Task item ::
Would you count the lines in the entries below that contain "leaves"? Reply with the number only.

Source records ::
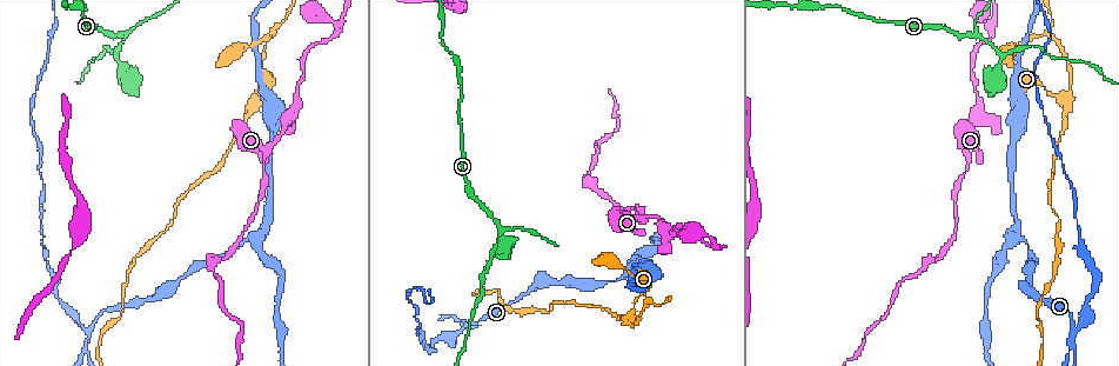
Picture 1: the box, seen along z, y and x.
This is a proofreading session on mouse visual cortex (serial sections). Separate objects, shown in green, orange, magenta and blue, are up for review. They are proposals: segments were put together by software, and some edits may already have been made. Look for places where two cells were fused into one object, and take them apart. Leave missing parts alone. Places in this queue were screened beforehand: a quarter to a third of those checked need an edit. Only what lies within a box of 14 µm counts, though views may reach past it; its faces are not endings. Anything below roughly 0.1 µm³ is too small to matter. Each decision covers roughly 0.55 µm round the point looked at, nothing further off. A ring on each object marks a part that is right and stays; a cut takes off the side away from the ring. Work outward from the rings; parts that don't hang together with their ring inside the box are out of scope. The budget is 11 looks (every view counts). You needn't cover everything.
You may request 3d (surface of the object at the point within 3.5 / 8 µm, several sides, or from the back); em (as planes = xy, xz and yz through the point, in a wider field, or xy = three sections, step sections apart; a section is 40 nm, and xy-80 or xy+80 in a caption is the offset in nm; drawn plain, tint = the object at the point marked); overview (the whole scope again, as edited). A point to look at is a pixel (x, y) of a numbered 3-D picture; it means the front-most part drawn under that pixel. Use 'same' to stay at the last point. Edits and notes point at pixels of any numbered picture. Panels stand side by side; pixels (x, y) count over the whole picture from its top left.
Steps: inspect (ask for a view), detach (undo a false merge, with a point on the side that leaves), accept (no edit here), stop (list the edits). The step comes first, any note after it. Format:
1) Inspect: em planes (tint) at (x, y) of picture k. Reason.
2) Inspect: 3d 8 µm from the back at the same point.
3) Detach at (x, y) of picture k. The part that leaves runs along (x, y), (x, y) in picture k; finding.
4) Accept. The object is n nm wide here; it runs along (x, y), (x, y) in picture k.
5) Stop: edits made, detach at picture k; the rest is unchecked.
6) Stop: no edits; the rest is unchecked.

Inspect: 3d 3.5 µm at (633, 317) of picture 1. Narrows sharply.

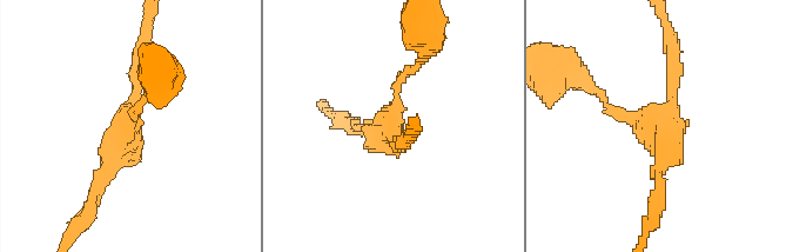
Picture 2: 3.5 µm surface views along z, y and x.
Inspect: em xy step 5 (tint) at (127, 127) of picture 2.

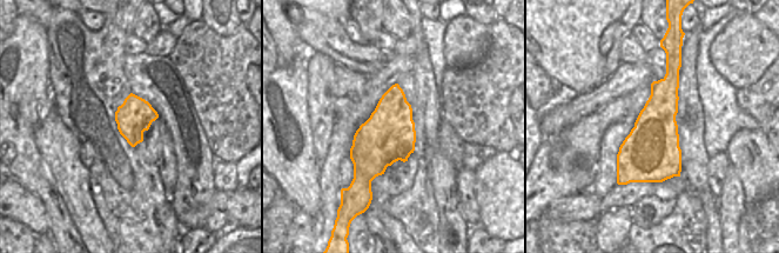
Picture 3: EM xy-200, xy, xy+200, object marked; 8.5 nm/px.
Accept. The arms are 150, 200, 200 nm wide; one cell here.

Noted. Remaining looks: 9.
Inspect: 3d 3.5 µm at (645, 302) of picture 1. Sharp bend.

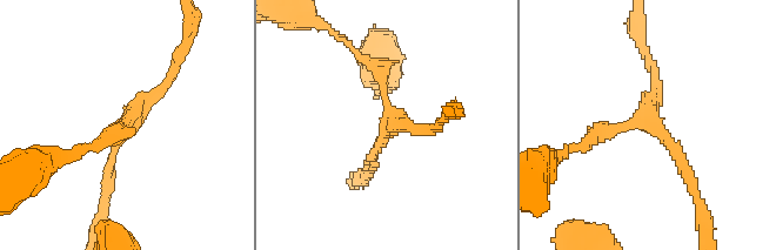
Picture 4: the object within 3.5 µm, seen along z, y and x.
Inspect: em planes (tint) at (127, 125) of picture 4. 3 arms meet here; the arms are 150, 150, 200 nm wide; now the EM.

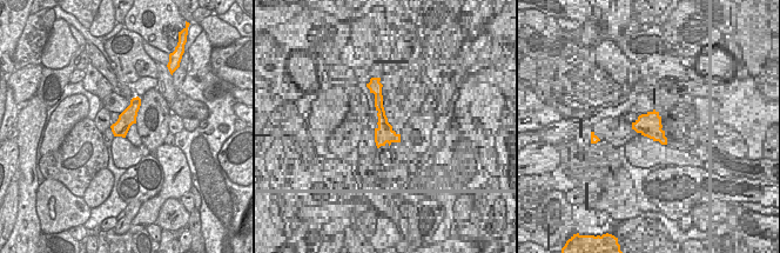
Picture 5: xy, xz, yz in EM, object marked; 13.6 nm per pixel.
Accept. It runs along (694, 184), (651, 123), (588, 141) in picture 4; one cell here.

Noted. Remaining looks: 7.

Output below ::
2